Cleaver-like skeletal plates cut through its skin at the joints, scraping against the creature’s body as it let out another howl and leapt.

A smatter of bullets left Dom’s rifle, peppering the beast. Dom was close enough now to see the rounds splinter and fracture the bone-like body armor. Yet not a single bullet appeared to penetrate the growths. The beast flew through the air, raking its claws before him. Dom brought his rifle up to aim for its face, but the beast caught his gun and sent the SCAR clattering across the deck.

Dom sidestepped the monster and barely dodged its talons. He didn’t want the thing to tear a single hole in his suit, lest he catch whatever vile contaminants this rig might be harboring. The creature bounded at him again—upright, like a human.

Like a human
. Dom juked to the left and avoided the second charge. At the same time he slipped a knife from the sheath holstered around his biohazard suit. He was too close to the beast for his Hunters to take a clean shot. He tried to back away, but it followed his moves.
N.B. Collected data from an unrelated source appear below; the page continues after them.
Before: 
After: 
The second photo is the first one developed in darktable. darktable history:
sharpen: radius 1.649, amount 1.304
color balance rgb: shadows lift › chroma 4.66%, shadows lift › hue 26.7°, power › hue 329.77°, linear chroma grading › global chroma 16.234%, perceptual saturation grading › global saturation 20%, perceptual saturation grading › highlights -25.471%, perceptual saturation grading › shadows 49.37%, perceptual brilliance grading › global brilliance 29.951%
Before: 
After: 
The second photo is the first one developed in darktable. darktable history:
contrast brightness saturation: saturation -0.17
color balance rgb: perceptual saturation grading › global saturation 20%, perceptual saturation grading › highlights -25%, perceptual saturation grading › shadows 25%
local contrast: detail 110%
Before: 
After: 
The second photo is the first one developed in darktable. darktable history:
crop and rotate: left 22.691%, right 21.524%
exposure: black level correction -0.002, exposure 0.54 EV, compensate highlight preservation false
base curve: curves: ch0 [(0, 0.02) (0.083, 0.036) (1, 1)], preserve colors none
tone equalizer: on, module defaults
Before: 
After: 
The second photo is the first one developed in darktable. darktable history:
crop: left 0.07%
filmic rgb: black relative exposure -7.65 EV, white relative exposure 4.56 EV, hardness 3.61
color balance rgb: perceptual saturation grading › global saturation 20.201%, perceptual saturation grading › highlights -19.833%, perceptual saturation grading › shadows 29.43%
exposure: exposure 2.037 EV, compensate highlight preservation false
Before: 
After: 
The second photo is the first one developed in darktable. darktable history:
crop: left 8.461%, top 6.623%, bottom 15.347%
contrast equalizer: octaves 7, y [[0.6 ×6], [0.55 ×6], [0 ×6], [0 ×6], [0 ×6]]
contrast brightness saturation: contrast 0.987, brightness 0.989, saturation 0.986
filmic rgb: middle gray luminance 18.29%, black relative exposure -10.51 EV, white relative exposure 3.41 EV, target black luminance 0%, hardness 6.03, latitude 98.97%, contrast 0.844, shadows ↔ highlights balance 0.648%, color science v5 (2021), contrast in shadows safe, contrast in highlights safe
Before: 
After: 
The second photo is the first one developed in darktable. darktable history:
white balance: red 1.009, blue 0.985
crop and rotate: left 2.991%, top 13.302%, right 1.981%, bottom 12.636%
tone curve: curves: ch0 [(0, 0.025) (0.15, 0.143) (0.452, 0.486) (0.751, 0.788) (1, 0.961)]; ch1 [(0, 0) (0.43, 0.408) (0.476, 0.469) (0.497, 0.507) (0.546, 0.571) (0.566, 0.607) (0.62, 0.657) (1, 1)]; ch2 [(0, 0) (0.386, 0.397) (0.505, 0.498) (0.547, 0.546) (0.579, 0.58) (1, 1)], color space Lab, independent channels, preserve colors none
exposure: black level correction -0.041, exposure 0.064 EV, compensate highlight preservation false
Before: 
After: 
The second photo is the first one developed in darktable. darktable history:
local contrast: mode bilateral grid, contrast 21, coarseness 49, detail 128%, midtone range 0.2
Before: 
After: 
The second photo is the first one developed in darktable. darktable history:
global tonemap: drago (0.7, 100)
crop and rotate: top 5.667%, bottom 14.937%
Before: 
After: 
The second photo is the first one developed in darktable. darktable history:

The creature jumped. This time Dom couldn’t dodge the attack. He caught one of the creature’s wrists with his free hand and twisted his head to avoid the beast’s other claw as he fell backward under its weight. The skeletal growths covered the thing, marring its flesh, and only its face remained uncovered by the strange mutations. This might be Dom’s one chance. Spittle flew from the creature’s chomping teeth as it tried to bite him. Dom plunged his knife into one of its red eyes and twisted it deeper. The thing shrieked but kept swinging its free hand.